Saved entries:
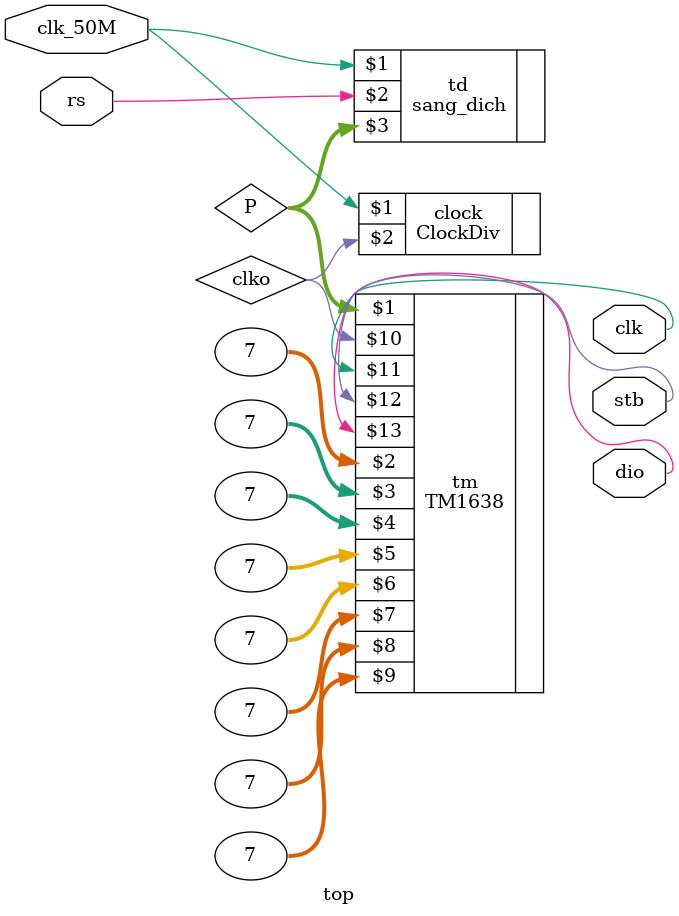
<source format=v>
`timescale 1ns / 1ps
module top(input clk_50M, input rs,
 output wire clk,
    output wire stb,
    output wire dio
    );

wire clko;
wire [7:0] P;

ClockDiv clock (clk_50M, clko) ;
sang_dich td(clk_50M,rs ,P);
 
TM1638 tm (P,7,7,7,7,7,7,7,7,clko,clk,stb,dio);	
endmodule


</source>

> Job
The records above need to be copied exactly, with the pictures left out.

> Answer section
<source format=v>
`timescale 1ns / 1ps
module top(input clk_50M, input rs,
 output wire clk,
    output wire stb,
    output wire dio
    );

wire clko;
wire [7:0] P;

ClockDiv clock (clk_50M, clko) ;
sang_dich td(clk_50M,rs ,P);
 
TM1638 tm (P,7,7,7,7,7,7,7,7,clko,clk,stb,dio);	
endmodule


</source>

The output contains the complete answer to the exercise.